# Rabbit forums?



## Wobbles (Jun 2, 2011)

Can anyone recommend any other rabbit forums aside from here? Anyone have any they recommend?


----------



## we love bsh's (Mar 28, 2011)

Wobbles said:


> Can anyone recommend any other rabbit forums aside from here? Anyone have any they recommend?

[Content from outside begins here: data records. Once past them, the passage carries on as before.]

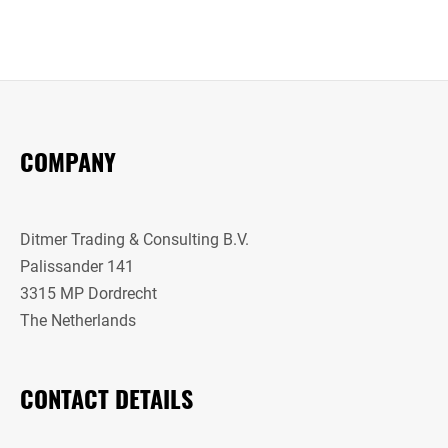
COMPANY
Ditmer Trading & Consulting B.V.
Palissander 141
3315 MP Dordrecht
The Netherlands
CONTACT DETAILS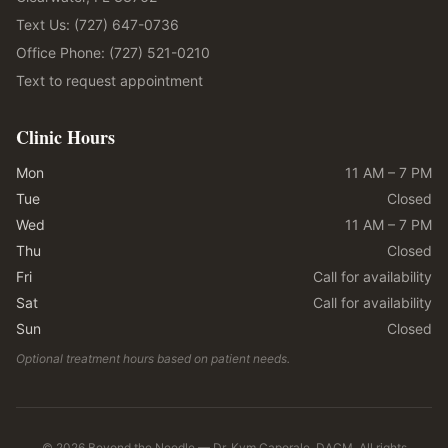
Text Us: (727) 647-0736
Office Phone: (727) 521-0210
Text to request appointment
Clinic Hours
Mon
11 AM – 7 PM
Tue
Closed
Wed
11 AM – 7 PM
Thu
Closed
Fri
Call for availability
Sat
Call for availability
Sun
Closed
Optional treatment hours based on patient needs.
©
2026
Beyond the Needle — Dr. Kym Caporale, DACM. All rights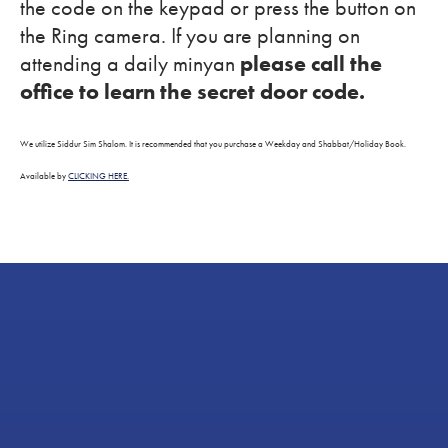
the code on the keypad or press the button on
the Ring camera. If you are planning on
attending a daily minyan
please call the
office to learn the secret door code.
We utilize Siddur Sim Shalom. It is recommended that you purchase a Weekday and Shabbat/Holiday Book.
Available by
CLICKING HERE.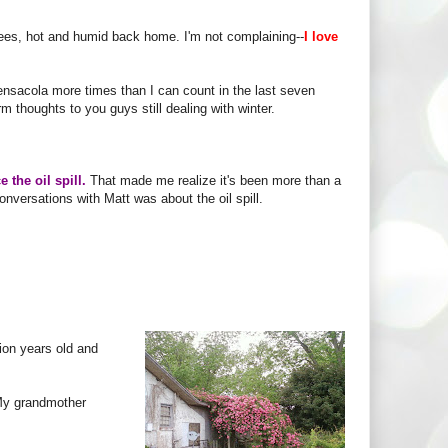
grees, hot and humid back home. I'm not complaining--
I love
ensacola more times than I can count in the last seven
m thoughts to you guys still dealing with winter.
e the oil spill.
That made me realize it's been more than a
onversations with Matt was about the oil spill.
ion years old and
My grandmother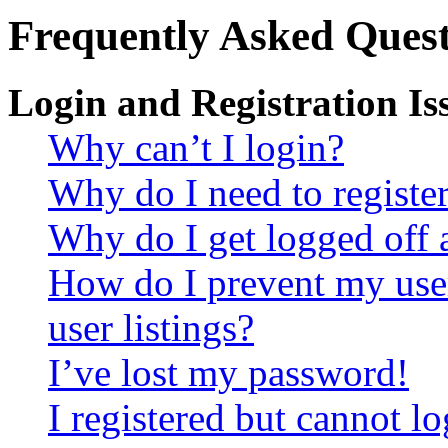
Frequently Asked Quest
Login and Registration Is
Why can’t I login?
Why do I need to register 
Why do I get logged off 
How do I prevent my use
user listings?
I’ve lost my password!
I registered but cannot lo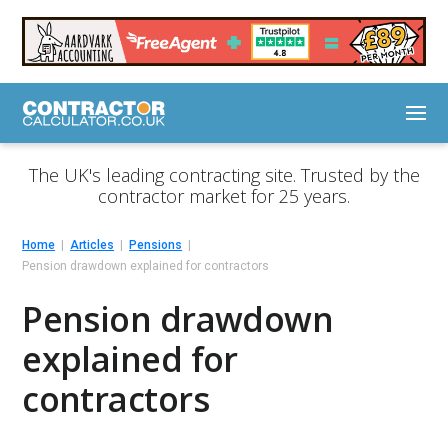
The UK's leading contracting site. Trusted by the
contractor market for 25 years.
Home
Articles
Pensions
Pension drawdown explained for contractors
Pension drawdown
explained for
contractors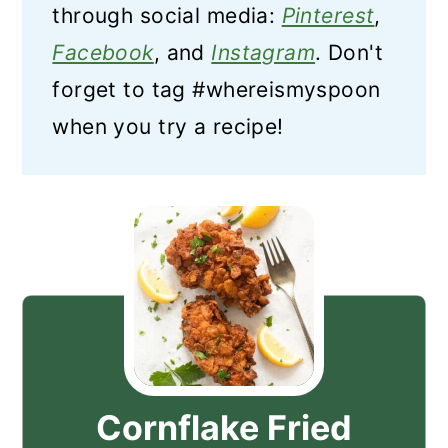
through social media:
Pinterest
,
Facebook
, and
Instagram
. Don't
forget to tag #whereismyspoon
when you try a recipe!
Cornflake Fried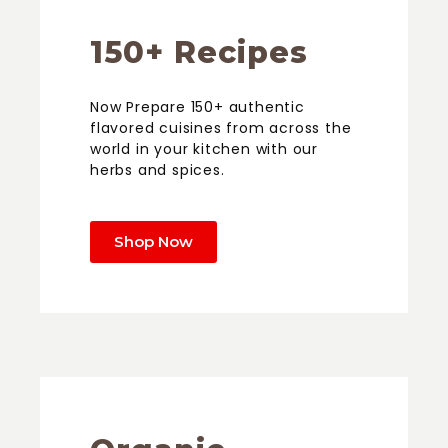
150+ Recipes
Now Prepare 150+ authentic
flavored cuisines from across the
world in your kitchen with our
herbs and spices.
Shop Now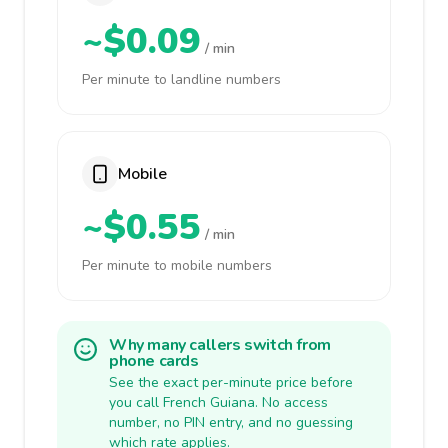
~$0.09
/ min
Per minute to landline numbers
Mobile
~$0.55
/ min
Per minute to mobile numbers
Why many callers switch from
phone cards
See the exact per-minute price before
you call French Guiana. No access
number, no PIN entry, and no guessing
which rate applies.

www.in your own little world.com/forum


----------



## Wobbles (Jun 2, 2011)

we love bsh's said:


> www.in your own little world.com/forum


Looks a good one - pity it won't open


----------



## Melissa27 (Mar 15, 2012)

I may be misinterpreting this, but I believe it is against the rules on this forum to advertise other pet related forums.

Quoted from the FAQ:


> We do not allow members to advertise other pet community websites which are in competition with this website either via the forum or via pm. This includes in your signature and via visitor messages, anyone repeatedly caught doing this after a warning will be banned permanently from our forums.


----------



## DoodlesRule (Jul 7, 2011)

Try googling disney


----------



## we love bsh's (Mar 28, 2011)

DoodlesRule said:


> Try googling disney


:lol::lol::lol::lol::lol::lol:


----------



## RabbitMonster (Mar 20, 2012)

I love that she's been banned. About bloody time too!


----------



## we love bsh's (Mar 28, 2011)

really?! agree!!


----------



## RabbitMonster (Mar 20, 2012)

I do worry about the animals though. They shouldn't have to suffer because of this absolute twit.


----------



## Guest (Jul 26, 2012)

OP will be back have a feeling won`t be long , betting before the day is out. bet wobbles has thrown a right wobbler


----------



## BattleKat (Oct 26, 2009)

I was going to PM you but can't work out how 

Try the rabbit rehome forum, it's really good


----------



## Lil Miss (Dec 11, 2010)

BattleKat said:


> I was going to PM you but can't work out how
> 
> Try the rabbit rehome forum, it's really good


thats because she is banned


----------



## RabbitMonster (Mar 20, 2012)

Lil Miss said:


> thats because she is banned


And for good reason too!


----------



## BattleKat (Oct 26, 2009)

oh! How come?


----------



## Guest (Jul 28, 2012)

BattleKat said:


> oh! How come?


were not allowed to talk about it


----------



## Lil Miss (Dec 11, 2010)

very good reason!! and about time too :lol:


----------